Le premier roman de Laurent Petitmangin, Ce qu’il faut de nuit, arrive précédé d’une agréable rumeur : les éditeurs étrangers se l’arrachent, c’est la divine surprise. Du genre qu’avaient provoqué Gaël Faye en 2016 ou Adeline Dieudonné deux ans plus tard ? Allez savoir… Ma boule de cristal ne me dit rien à ce sujet, mais je l’ai lu et je n’en pense que du bien. Le Prix Stanislas, attribué hier, lui sera en tout cas remis le 12 septembre à Nancy.
Fus, qui s’appelle Frédéric mais qui a été rebaptisé ainsi à
cause du Fußball, y joue, au foot, le
dimanche. Y va, aussi, voir Metz, dont il est fan avec son père, quand l’équipe
joue à domicile. Fus est le moteur du récit, ce qu’il est et ce qu’il deviendra
en forment la colonne vertébrale. Son petit frère Gillou a un début de vie plus
lisse, tourné vers l’excellence. Leur mère est morte d’un cancer, c’est leur
père, qui travaille à la SNCF et à travers les yeux duquel nous allons suivre
toute cette histoire, qui s’occupe d’eux. Comme il peut, pas trop mal, en fait.
Même s’il sera amené à se poser bien des questions à ce sujet.

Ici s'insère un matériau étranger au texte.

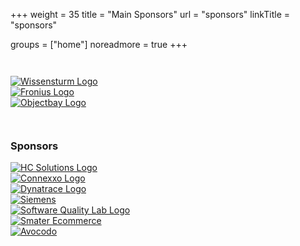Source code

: +++
weight = 35
title = "Main Sponsors"
url = "sponsors"
linkTitle = "sponsors"

groups = ["home"]
noreadmore = true
+++


<div class="row blocks" style="padding: 2em 0;">
	<div class="four columns block">
		<div class="block-heading"><a href="http://www.wissensturm.at">
			<img src="/images/2017/Sponsor/wissensturm-linz.jpg" alt="Wissensturm Logo" style="max-height: 5em; max-width: 100%;"><br/>
		</a></div>
	</div>
	<div class="four columns block">
		<div class="block-heading"><a href="https://fronius.com">
			<img src="/images/2018/Sponsor/Fronius-Logo.png" alt="Fronius Logo" style="max-height: 5em; max-width: 100%;"><br/>
		</a></div>
	</div>
	<div class="four columns block">
		<div class="block-heading"><a href="https://objectbay.com">
			<img src="/images/2018/Sponsor/objectbay.png" alt="Objectbay Logo" style="max-height: 5em; max-width: 100%;"><br/>
		</a></div>
	</div>
</div>

### Sponsors

<div class="row blocks">
  <div class="four columns block">
		<div class="block-heading"><a href="https://www.hcsolutions.at">
			<img src="/images/2018/Sponsor/hcsolutions-logo.png" alt="HC Solutions Logo" style="max-height: 5em; max-width: 100%;"><br/>
		</a></div>
	</div>
	<div class="four columns block">
		<div class="block-heading"><a href="http://connexxo.com">
			<img src="/images/2018/Sponsor/Connexxo-Logo.png" alt="Connexxo Logo" style="max-height: 5em; max-width: 100%;"><br/>
		</a></div>
	</div>
  <div class="four columns block">
		<div class="block-heading"><a href="https://dynatrace.com">
			<img src="/images/2018/Sponsor/Dynatrace-Logo.svg" alt="Dynatrace Logo" style="max-height: 5em; max-width: 100%;"><br/>
		</a></div>
	</div>
</div>
<div class="row blocks">
  <div class="four columns block">
	</div>
	<div class="four columns block">
		<div class="block-heading"><a href="https://siemens.com">
			<img src="/images/2018/Sponsor/Siemens.svg" alt="Siemens" style="max-height: 7em; max-width: 100%;"><br/>
		</a></div>
	</div>
  <div class="four columns block">
	</div>
</div>
<div class="row blocks">
   <div class="four columns block">
		<div class="block-heading"><a href="https://www.software-quality-lab.com/">
			<img src="/images/2018/Sponsor/sqlab-logo.jpg" alt="Software Quality Lab Logo" style="max-height: 6em; max-width: 100%;"><br/>
		</a></div>
	</div>
	<div class="four columns block">
		<div class="block-heading"><a href="https://smarter-ecommerce.com">
			<img src="/images/2018/Sponsor/smec.png" alt="Smater Ecommerce" style="max-height: 5em; max-width: 100%;"><br/>
		</a></div>
	</div>
	<div class="four columns block">
		<div class="block-heading"><a href="https://avocodo.com">
			<img src="/images/2018/Sponsor/Avocodo-Logo.png" alt="Avocodo" style="max-height: 5em; max-width: 100%;"><br/>
		</a></div>
	</div>
</div>

<!--more-->
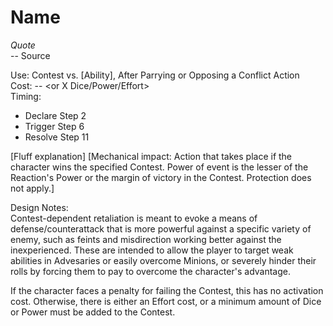 # Name

*Quote*  
-- Source

Use: Contest vs. [Ability], After Parrying or Opposing a Conflict Action  
Cost: -- <or X Dice/Power/Effort>  
Timing:  
* Declare Step 2
* Trigger Step 6
* Resolve Step 11

[Fluff explanation] [Mechanical impact: Action that takes place if the character wins the specified Contest. Power of event is the lesser of the Reaction's Power or the margin of victory in the Contest. Protection does not apply.]  

Design Notes:  
Contest-dependent retaliation is meant to evoke a means of defense/counterattack that is more powerful against a specific variety of enemy, such as feints and misdirection working better against the inexperienced. These are intended to allow the player to target weak abilities in Advesaries or easily overcome Minions, or severely hinder their rolls by forcing them to pay to overcome the character's advantage.

If the character faces a penalty for failing the Contest, this has no activation cost. Otherwise, there is either an Effort cost, or a minimum amount of Dice or Power must be added to the Contest.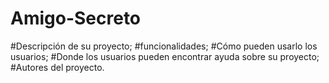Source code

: # Amigo-Secreto

#Descripción de su proyecto;
#funcionalidades;
#Cómo pueden usarlo los usuarios;
#Donde los usuarios pueden encontrar ayuda sobre su proyecto;
#Autores del proyecto.
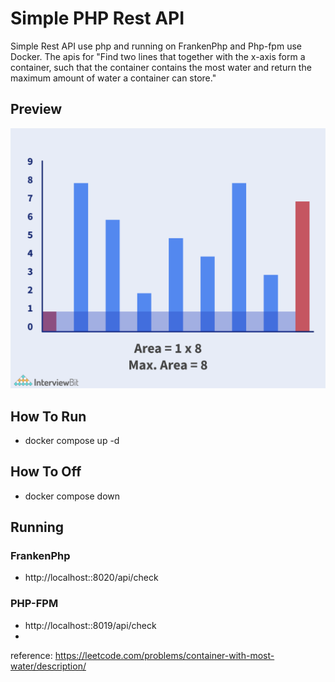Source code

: 
# Simple PHP Rest API
Simple Rest API use php and running on FrankenPhp and Php-fpm use Docker. The apis for "Find two lines that together with the x-axis form a container, such that the container contains the most water and return the maximum amount of water a container can store."

## Preview
![Demo](GIF-06.gif)

## How To Run
- docker compose up -d

## How To Off
- docker compose down

## Running
### FrankenPhp
- http://localhost::8020/api/check
### PHP-FPM
- http://localhost::8019/api/check
- 
reference:
https://leetcode.com/problems/container-with-most-water/description/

Il a tracté, il a collé, parcours de militant socialiste en
héritage familial qui n’empêche pas la sincérité. Il en est pourtant revenu,
sans pour autant avoir changé d’idées, et se contente de retrouver de temps en
temps ses potes à la section, autour d’un gâteau. Seul le jeune Jérémy a remis
un peu de carburant pour que la flamme ne s’éteigne pas, lui qui cherche à
tracer sa voie vers la politique, y faire carrière, peut-être, suivi par
Guillou qui lui emboîte le pas.
Quant à Fus, il a vaguement décroché, pris une voie de
garage avant d’emprunter des chemins de traverse plus hasardeux. Il s’éloigne,
il se fait des potes, passe du temps avec eux, revient un jour avec un bandana
marqué d’une croix celtique.
« Fus, c’est quoi cette
croix ? – Pa, j’en sais rien, c’est juste un bandana prêté par un pote. –
Fus, si tu ne le sais pas, je vais te le dire, c’est une croix celtique !
Une croix celtique ! Bon Dieu, Fus, tu portes des trucs de facho
maintenant ? – Pa, calme-toi, c’est un bandana d’ultra, pas de facho. Ça
vient de la Lazio, de leur virage nord. C’est leur truc de reconnaissance.
C’est Bastien qui les collectionne. »
À l’exact opposé de son socialiste de père, Fus fraie avec
le FN, trouve que ces types ne sont pas si mal, une gêne s’installe même avec
Jérémy, son ami de toujours. La dérive est active : Fus aussi colle des
affiches, comme avait fait son père, mais pour le camp d’en face, les ennemis,
les racistes.
Quoi qu’on fasse, quoi qu’on
veuille, c’était fait : mon fils avait fricoté avec des fachos.
L’idée n’est pas facile à accepter, la suite le sera encore
beaucoup moins, quand les débats d’idées, fussent-elles simplistes, se
transforment en haine, en baston, en coups qui font vraiment mal – et que germe
l’idée d’une vengeance.
Dit comme ça, le roman peut paraître binaire. Mais, entre le
blanc et le noir (le bien et le mal ?), s’installe une zone de gris, faite
de silences, de progressive acceptation, de concessions mutuelles. Jusqu’au
moment, du moins, où il sera trop tard pour revenir en arrière, sans qu’il soit
possible de comprendre à quel moment les choses se sont articulées jusqu’à cela
– que je ne vous dirai pas, et qui fait un choc quand on l’apprend abruptement
avant d’en découvrir les détails.
J’avais finalement compris que la
vie de Fus avait basculé sur un rien. Que toutes nos vies, malgré leur
incroyable linéarité de façade, n’étaient qu’accidents, hasards, croisements et
rendez-vous manqués. Nos vies étaient remplies de cette foultitude de riens,
qui selon leur agencement nous feraient rois du monde ou taulards.
Dans un monde qui se défait, les liens familiaux ont perdu
une grande partie de leur signification et ne suffisent en tout cas pas à
rattraper celui qui va tomber. Peut-être le phénomène n’est-il pas nouveau. Il
est, quoi qu’il en soit, décrit ici avec une efficacité que l’écriture hachée
de Laurent Petitmangin renforce, avec une forte influence de l’oralité.